____ Records supplied

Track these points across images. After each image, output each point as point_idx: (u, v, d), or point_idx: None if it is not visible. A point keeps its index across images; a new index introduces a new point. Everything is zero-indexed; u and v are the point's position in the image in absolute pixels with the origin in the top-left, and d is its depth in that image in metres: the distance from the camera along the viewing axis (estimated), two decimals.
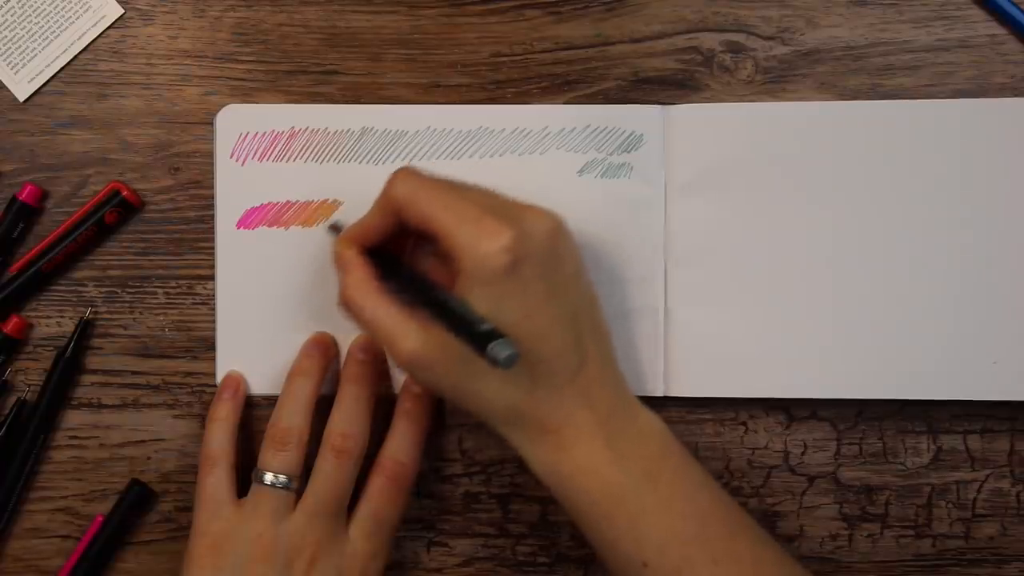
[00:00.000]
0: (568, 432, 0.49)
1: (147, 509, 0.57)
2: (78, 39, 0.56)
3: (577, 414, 0.49)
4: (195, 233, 0.57)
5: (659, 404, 0.54)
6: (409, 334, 0.48)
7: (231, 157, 0.56)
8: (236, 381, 0.56)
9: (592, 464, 0.49)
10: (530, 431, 0.49)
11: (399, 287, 0.49)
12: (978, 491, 0.56)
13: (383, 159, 0.56)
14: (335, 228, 0.54)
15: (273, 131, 0.56)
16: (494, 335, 0.43)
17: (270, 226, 0.56)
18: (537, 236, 0.47)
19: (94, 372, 0.57)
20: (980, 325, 0.54)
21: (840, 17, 0.56)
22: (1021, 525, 0.56)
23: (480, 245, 0.46)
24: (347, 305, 0.49)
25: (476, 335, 0.43)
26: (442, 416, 0.57)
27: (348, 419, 0.53)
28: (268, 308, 0.56)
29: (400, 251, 0.52)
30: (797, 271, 0.55)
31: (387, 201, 0.49)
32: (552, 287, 0.48)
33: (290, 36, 0.57)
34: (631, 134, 0.55)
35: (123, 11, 0.57)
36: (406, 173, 0.49)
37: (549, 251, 0.48)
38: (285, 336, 0.56)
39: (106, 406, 0.57)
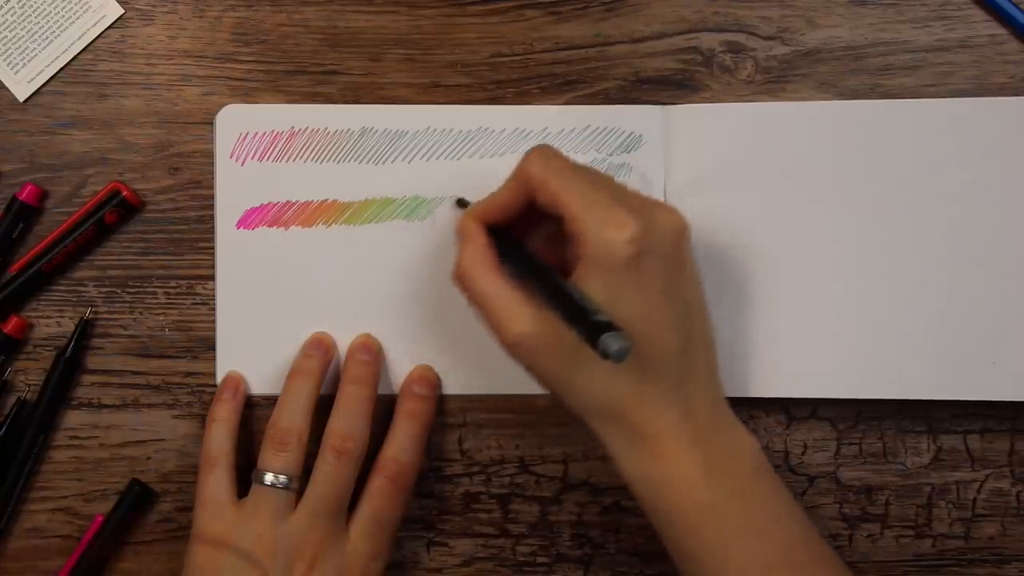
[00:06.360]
0: (665, 441, 0.48)
1: (147, 509, 0.57)
2: (78, 39, 0.56)
3: (676, 422, 0.48)
4: (195, 233, 0.57)
5: None
6: (521, 315, 0.47)
7: (231, 157, 0.56)
8: (236, 381, 0.56)
9: (685, 478, 0.47)
10: (626, 432, 0.48)
11: (514, 269, 0.49)
12: (978, 491, 0.56)
13: (383, 159, 0.56)
14: (462, 203, 0.54)
15: (273, 131, 0.56)
16: (609, 326, 0.42)
17: (270, 226, 0.56)
18: (663, 233, 0.47)
19: (94, 372, 0.57)
20: (980, 325, 0.54)
21: (840, 17, 0.56)
22: (1021, 525, 0.56)
23: (606, 233, 0.45)
24: (461, 277, 0.49)
25: (590, 324, 0.42)
26: (442, 416, 0.57)
27: (348, 419, 0.53)
28: (268, 308, 0.56)
29: (517, 235, 0.51)
30: (797, 271, 0.55)
31: (521, 177, 0.48)
32: (670, 287, 0.47)
33: (290, 36, 0.57)
34: (631, 134, 0.55)
35: (123, 11, 0.57)
36: (543, 151, 0.48)
37: (673, 250, 0.47)
38: (285, 336, 0.56)
39: (106, 406, 0.57)
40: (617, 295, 0.46)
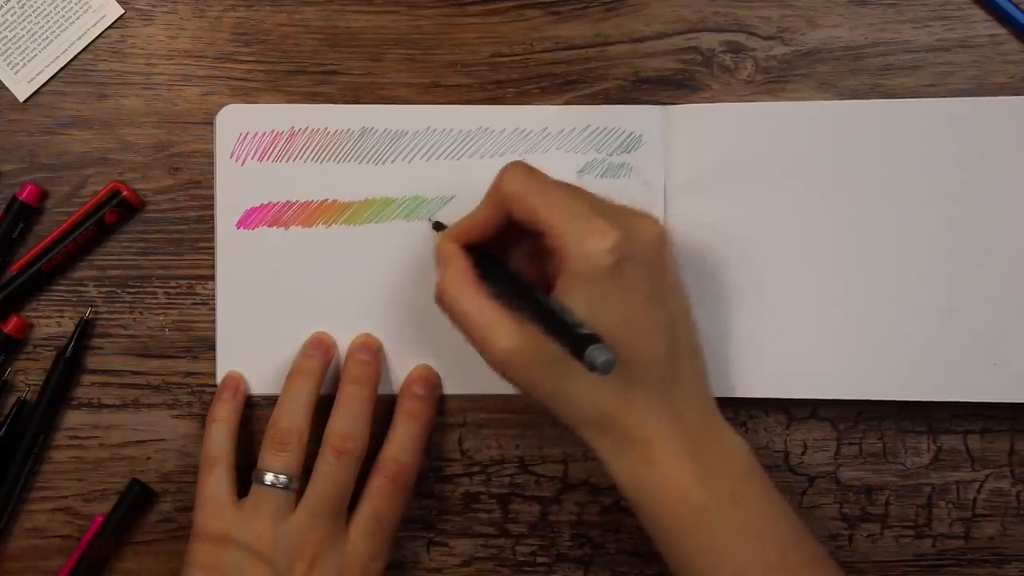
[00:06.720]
0: (656, 446, 0.48)
1: (147, 509, 0.57)
2: (78, 39, 0.56)
3: (666, 427, 0.48)
4: (195, 233, 0.57)
5: None
6: (504, 332, 0.47)
7: (231, 157, 0.56)
8: (236, 381, 0.56)
9: (678, 482, 0.48)
10: (616, 440, 0.48)
11: (496, 287, 0.49)
12: (978, 491, 0.56)
13: (383, 159, 0.56)
14: (439, 225, 0.54)
15: (273, 131, 0.56)
16: (592, 339, 0.42)
17: (270, 226, 0.56)
18: (643, 241, 0.47)
19: (94, 372, 0.57)
20: (980, 326, 0.54)
21: (840, 17, 0.56)
22: (1021, 525, 0.56)
23: (586, 243, 0.46)
24: (443, 299, 0.49)
25: (574, 338, 0.43)
26: (442, 416, 0.57)
27: (348, 419, 0.53)
28: (268, 308, 0.56)
29: (497, 253, 0.52)
30: (797, 271, 0.55)
31: (496, 194, 0.49)
32: (653, 294, 0.47)
33: (290, 36, 0.57)
34: (631, 134, 0.55)
35: (123, 11, 0.57)
36: (517, 167, 0.49)
37: (654, 257, 0.48)
38: (285, 336, 0.56)
39: (106, 406, 0.57)
40: (600, 304, 0.46)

________

● **Activity**
All lines of the material above should be returned unchanged, but no pictures should be included.

● **Written answer**
Track these points across images. After each image, output each point as point_idx: (u, v, d), or point_idx: None if it is not visible. A point keeps its index across images; a new index introduces a new point. Everything is zero-indexed; u and v are the point's position in the image in absolute pixels with the origin in the top-left, and d is its depth in that image in metres: the distance from the camera along the viewing axis (estimated), two decimals.
[00:00.000]
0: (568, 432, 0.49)
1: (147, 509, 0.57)
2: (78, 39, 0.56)
3: (577, 414, 0.49)
4: (195, 233, 0.57)
5: (659, 404, 0.54)
6: (409, 334, 0.48)
7: (231, 157, 0.56)
8: (236, 381, 0.56)
9: (592, 464, 0.49)
10: (530, 431, 0.49)
11: (399, 287, 0.49)
12: (978, 491, 0.56)
13: (383, 159, 0.56)
14: (335, 228, 0.54)
15: (273, 131, 0.56)
16: (494, 335, 0.43)
17: (270, 226, 0.56)
18: (537, 236, 0.47)
19: (94, 372, 0.57)
20: (980, 325, 0.54)
21: (840, 17, 0.56)
22: (1021, 525, 0.56)
23: (480, 245, 0.46)
24: (347, 305, 0.49)
25: (476, 335, 0.43)
26: (442, 416, 0.57)
27: (348, 419, 0.53)
28: (268, 308, 0.56)
29: (400, 251, 0.52)
30: (797, 271, 0.55)
31: (387, 201, 0.49)
32: (552, 287, 0.48)
33: (290, 36, 0.57)
34: (631, 134, 0.55)
35: (123, 11, 0.57)
36: (406, 173, 0.49)
37: (549, 251, 0.48)
38: (285, 336, 0.56)
39: (106, 406, 0.57)
[00:06.360]
0: (665, 441, 0.48)
1: (147, 509, 0.57)
2: (78, 39, 0.56)
3: (676, 422, 0.48)
4: (195, 233, 0.57)
5: None
6: (521, 315, 0.47)
7: (231, 157, 0.56)
8: (236, 381, 0.56)
9: (685, 478, 0.47)
10: (626, 432, 0.48)
11: (514, 269, 0.49)
12: (978, 491, 0.56)
13: (383, 159, 0.56)
14: (462, 203, 0.54)
15: (273, 131, 0.56)
16: (609, 326, 0.42)
17: (270, 226, 0.56)
18: (663, 233, 0.47)
19: (94, 372, 0.57)
20: (980, 325, 0.54)
21: (840, 17, 0.56)
22: (1021, 525, 0.56)
23: (606, 233, 0.45)
24: (461, 277, 0.49)
25: (590, 324, 0.42)
26: (442, 416, 0.57)
27: (348, 419, 0.53)
28: (268, 308, 0.56)
29: (517, 235, 0.51)
30: (797, 271, 0.55)
31: (521, 177, 0.48)
32: (670, 287, 0.47)
33: (290, 36, 0.57)
34: (631, 134, 0.55)
35: (123, 11, 0.57)
36: (543, 151, 0.48)
37: (673, 250, 0.47)
38: (285, 336, 0.56)
39: (106, 406, 0.57)
40: (617, 295, 0.46)
[00:06.720]
0: (656, 446, 0.48)
1: (147, 509, 0.57)
2: (78, 39, 0.56)
3: (666, 427, 0.48)
4: (195, 233, 0.57)
5: None
6: (504, 332, 0.47)
7: (231, 157, 0.56)
8: (236, 381, 0.56)
9: (678, 482, 0.48)
10: (616, 440, 0.48)
11: (496, 287, 0.49)
12: (978, 491, 0.56)
13: (383, 159, 0.56)
14: (439, 225, 0.54)
15: (273, 131, 0.56)
16: (592, 339, 0.42)
17: (270, 226, 0.56)
18: (643, 241, 0.47)
19: (94, 372, 0.57)
20: (980, 326, 0.54)
21: (840, 17, 0.56)
22: (1021, 525, 0.56)
23: (586, 243, 0.46)
24: (443, 299, 0.49)
25: (574, 338, 0.43)
26: (442, 416, 0.57)
27: (348, 419, 0.53)
28: (268, 308, 0.56)
29: (497, 253, 0.52)
30: (797, 271, 0.55)
31: (496, 194, 0.49)
32: (653, 294, 0.47)
33: (290, 36, 0.57)
34: (631, 134, 0.55)
35: (123, 11, 0.57)
36: (517, 167, 0.49)
37: (654, 257, 0.48)
38: (285, 336, 0.56)
39: (106, 406, 0.57)
40: (600, 304, 0.46)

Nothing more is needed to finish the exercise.